▸ RECORDS SHOWN
§
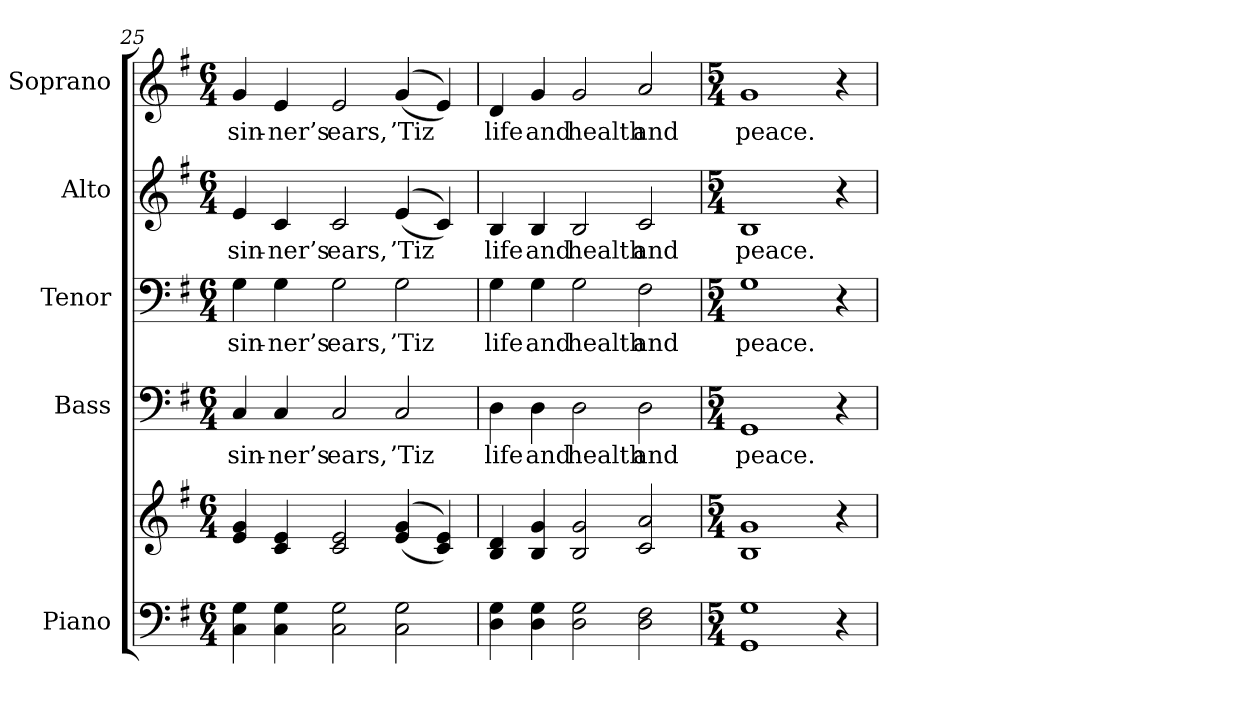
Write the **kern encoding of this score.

**kern	**kern	**kern	**text	**kern	**text	**kern	**text	**kern	**text
*part5	*part5	*part4	*part4	*part3	*part3	*part2	*part2	*part1	*part1
*staff6	*staff5	*staff4	*staff4	*staff3	*staff3	*staff2	*staff2	*staff1	*staff1
*I"Piano	*	*I"Bass	*	*I"Tenor	*	*I"Alto	*	*I"Soprano	*
*I'Pno.	*	*I'B.	*	*I'T.	*	*I'A.	*	*I'S.	*
!!LO:LB:g=z
*clefF4	*clefG2	*clefF4	*	*clefF4	*	*clefG2	*	*clefG2	*
*k[f#]	*k[f#]	*k[f#]	*	*k[f#]	*	*k[f#]	*	*k[f#]	*
*G:	*G:	*G:	*	*G:	*	*G:	*	*G:	*
*M6/4	*M6/4	*M6/4	*	*M6/4	*	*M6/4	*	*M6/4	*
=25	=25	=25	=25	=25	=25	=25	=25	=25	=25
!	!	!	!LO:LY:b:color=#000000	!	!	!	!	!	!
!	!	!	!	!	!LO:LY:b:color=#000000	!	!	!	!
!	!	!	!	!	!	!	!LO:LY:b:color=#000000	!	!
!	!	!	!	!	!	!	!	!	!LO:LY:b:color=#000000
4Ci\ 4Gi	4ei/ 4gi	4Ci/	sin-	4Gi\	sin-	4ei/	sin-	4gi/	sin-
!	!	!	!LO:LY:b:color=#000000	!	!	!	!	!	!
!	!	!	!	!	!LO:LY:b:color=#000000	!	!	!	!
!	!	!	!	!	!	!	!LO:LY:b:color=#000000	!	!
!	!	!	!	!	!	!	!	!	!LO:LY:b:color=#000000
4Ci\ 4Gi	4ci/ 4ei	4Ci/	-ner’s	4Gi\	-ner’s	4ci/	-ner’s	4ei/	-ner’s
!	!	!	!LO:LY:b:color=#000000	!	!	!	!	!	!
!	!	!	!	!	!LO:LY:b:color=#000000	!	!	!	!
!	!	!	!	!	!	!	!LO:LY:b:color=#000000	!	!
!	!	!	!	!	!	!	!	!	!LO:LY:b:color=#000000
2Ci\ 2Gi	2ci/ 2ei	2Ci/	ears,	2Gi\	ears,	2ci/	ears,	2ei/	ears,
!	!	!	!LO:LY:b:color=#000000	!	!	!	!	!	!
!	!	!	!	!	!LO:LY:b:color=#000000	!	!	!	!
!	!	!	!	!	!	!	!LO:LY:b:color=#000000	!	!
!	!	!	!	!	!	!	!	!	!LO:LY:b:color=#000000
2Ci\ 2Gi	((4ei/ 4gi	2Ci/	’Tiz	2Gi\	’Tiz	((4ei/	’Tiz	((4gi/	’Tiz
.	4ci/ 4ei))	.	.	.	.	4ci/))	.	4ei/))	.
=26	=26	=26	=26	=26	=26	=26	=26	=26	=26
!	!	!	!LO:LY:b:color=#000000	!	!	!	!	!	!
!	!	!	!	!	!LO:LY:b:color=#000000	!	!	!	!
!	!	!	!	!	!	!	!LO:LY:b:color=#000000	!	!
!	!	!	!	!	!	!	!	!	!LO:LY:b:color=#000000
4Di\ 4Gi	4Bi/ 4di	4Di\	life	4Gi\	life	4Bi/	life	4di/	life
!	!	!	!LO:LY:b:color=#000000	!	!	!	!	!	!
!	!	!	!	!	!LO:LY:b:color=#000000	!	!	!	!
!	!	!	!	!	!	!	!LO:LY:b:color=#000000	!	!
!	!	!	!	!	!	!	!	!	!LO:LY:b:color=#000000
4Di\ 4Gi	4Bi/ 4gi	4Di\	and	4Gi\	and	4Bi/	and	4gi/	and
!	!	!	!LO:LY:b:color=#000000	!	!	!	!	!	!
!	!	!	!	!	!LO:LY:b:color=#000000	!	!	!	!
!	!	!	!	!	!	!	!LO:LY:b:color=#000000	!	!
!	!	!	!	!	!	!	!	!	!LO:LY:b:color=#000000
2Di\ 2Gi	2Bi/ 2gi	2Di\	health	2Gi\	health	2Bi/	health	2gi/	health
!	!	!	!LO:LY:b:color=#000000	!	!	!	!	!	!
!	!	!	!	!	!LO:LY:b:color=#000000	!	!	!	!
!	!	!	!	!	!	!	!LO:LY:b:color=#000000	!	!
!	!	!	!	!	!	!	!	!	!LO:LY:b:color=#000000
2Di\ 2F#i	2ci/ 2ai	2Di\	and	2F#i\	and	2ci/	and	2ai/	and
=27	=27	=27	=27	=27	=27	=27	=27	=27	=27
*M5/4	*M5/4	*M5/4	*	*M5/4	*	*M5/4	*	*M5/4	*
!	!	!	!LO:LY:b:color=#000000	!	!	!	!	!	!
!	!	!	!	!	!LO:LY:b:color=#000000	!	!	!	!
!	!	!	!	!	!	!	!LO:LY:b:color=#000000	!	!
!	!	!	!	!	!	!	!	!	!LO:LY:b:color=#000000
1GGi 1Gi	1Bi 1gi	1GGi	peace.	1Gi	peace.	1Bi	peace.	1gi	peace.
4r	4r	4r	.	4r	.	4r	.	4r	.
=	=	=	=	=	=	=	=	=	=
*-	*-	*-	*-	*-	*-	*-	*-	*-	*-
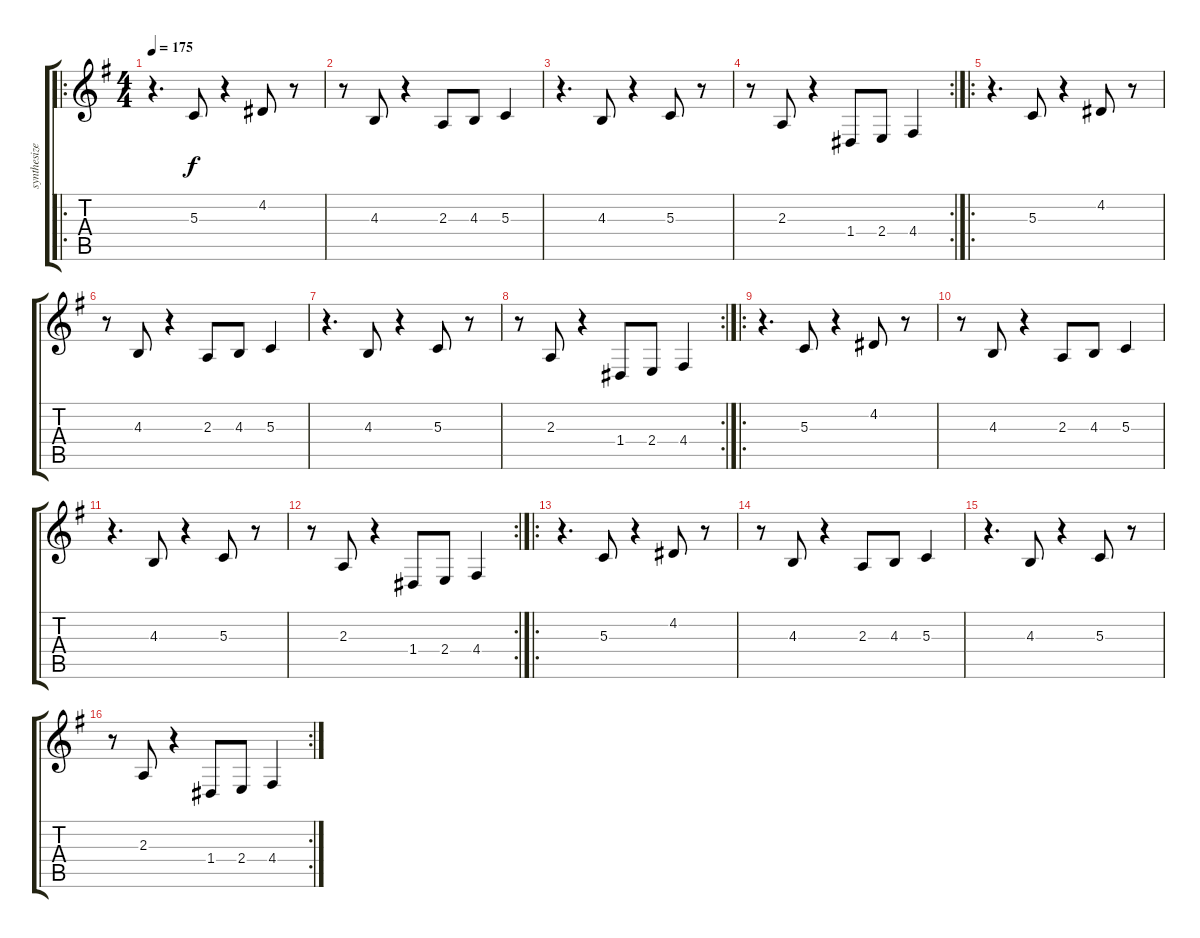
§
▸ TASK STATEMENT
Show each line above that contains the string "kern". Case counts, so only lines with a case-sensitive match qualify.

▸ ANSWER FOR THIS EXERCISE
Write the **kern encoding of this score.
**kern	**kern	**kern	**text	**kern	**text	**kern	**text	**kern	**text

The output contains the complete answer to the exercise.